***** Records to use

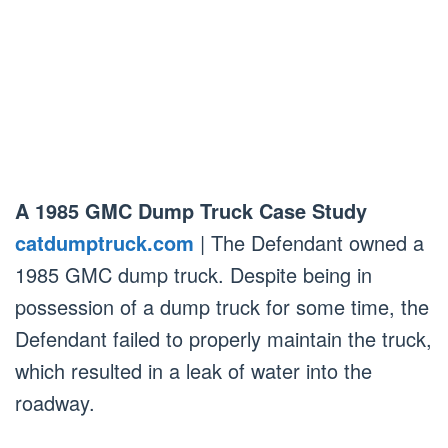
A 1985 GMC Dump Truck Case Study
catdumptruck.com
| The Defendant owned a
1985 GMC dump truck. Despite being in
possession of a dump truck for some time, the
Defendant failed to properly maintain the truck,
which resulted in a leak of water into the
roadway.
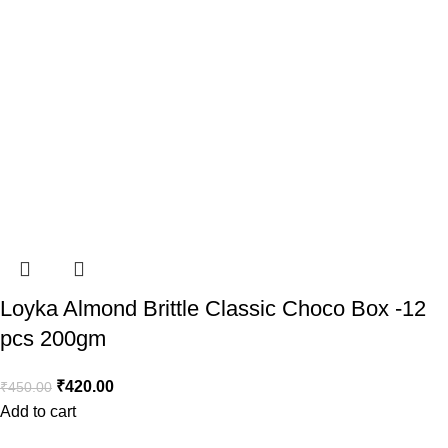
Loyka Almond Brittle Classic Choco Box -12
pcs 200gm
₹
420.00
₹
450.00
Add to cart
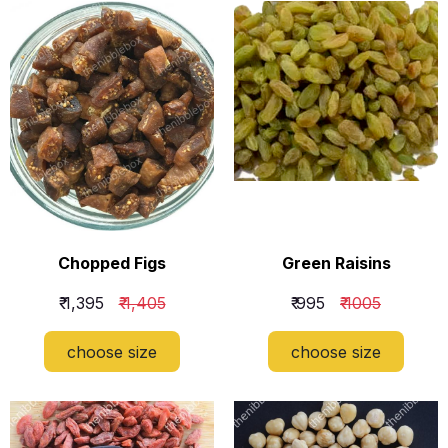
Chopped Figs
Green Raisins
₹ 1,395
₹ 1,405
₹ 995
₹ 1005
choose size
choose size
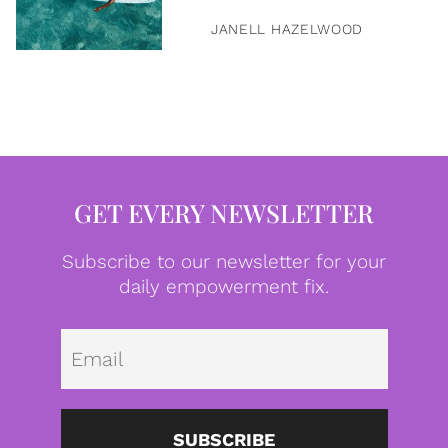
JANELL HAZELWOOD
GET EVERY NEWSLETTER
Subscribe to our newsletter for your
daily empowerment fix.
Emai
SUBSCRIBE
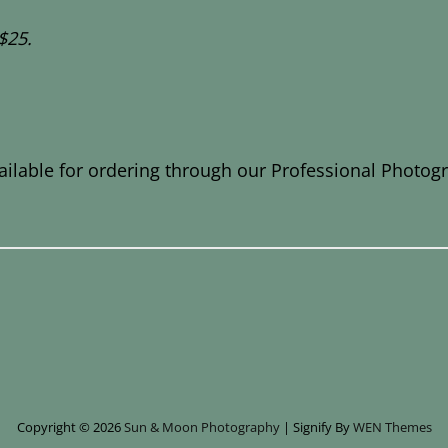
$25.
ailable for ordering through our Professional Photog
Copyright © 2026
Sun & Moon Photography
|
Signify By
WEN Themes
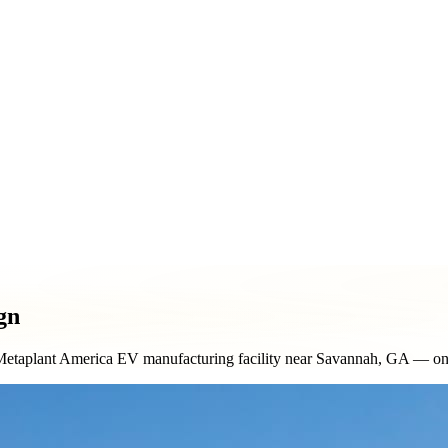
ment & Pole Signs
Vehicle Wraps & Graphics
Banners & Large F
& Decorative Elements
Sign Repair & Maintenance
gn
etaplant America EV manufacturing facility near Savannah, GA — one of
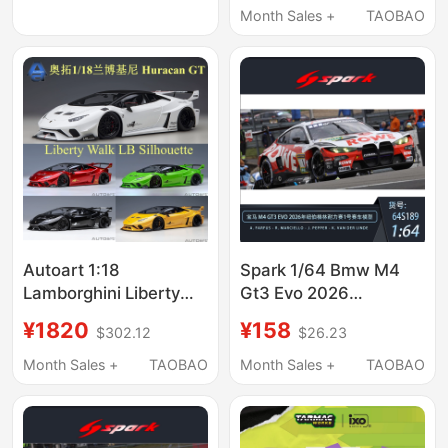
Month Sales +
TAOBAO
Autoart 1:18
Spark 1/64 Bmw M4
Lamborghini Liberty
Gt3 Evo 2026
Walk lb Huracan Gt Car
Nürburgring 24H
¥1820
¥158
$302.12
$26.23
Model
Endurance Race No. 1
Racing Model
Month Sales +
TAOBAO
Month Sales +
TAOBAO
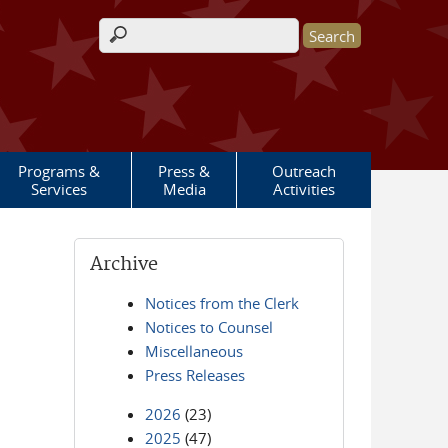
Search form
Programs &
Press &
Outreach
Services
Media
Activities
Archive
Notices from the Clerk
Notices to Counsel
Miscellaneous
Press Releases
2026
(23)
2025
(47)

**********

◆ **To do**:
Repeat word for word everything from the start of the material down to and including the line containing "etaplant America EV", leaving out the pictures.

◆ **Problem solution**:
A 1985 GMC Dump Truck Case Study
catdumptruck.com
| The Defendant owned a
1985 GMC dump truck. Despite being in
possession of a dump truck for some time, the
Defendant failed to properly maintain the truck,
which resulted in a leak of water into the
roadway.
Loyka Almond Brittle Classic Choco Box -12
pcs 200gm
₹
420.00
₹
450.00
Add to cart
Chopped Figs
Green Raisins
₹ 1,395
₹ 1,405
₹ 995
₹ 1005
choose size
choose size
JANELL HAZELWOOD
GET EVERY NEWSLETTER
Subscribe to our newsletter for your
daily empowerment fix.
Emai
SUBSCRIBE
$25.
ailable for ordering through our Professional Photog
Copyright © 2026
Sun & Moon Photography
|
Signify By
WEN Themes
ment & Pole Signs
Vehicle Wraps & Graphics
Banners & Large F
& Decorative Elements
Sign Repair & Maintenance
gn
etaplant America EV manufacturing facility near Savannah, GA — one of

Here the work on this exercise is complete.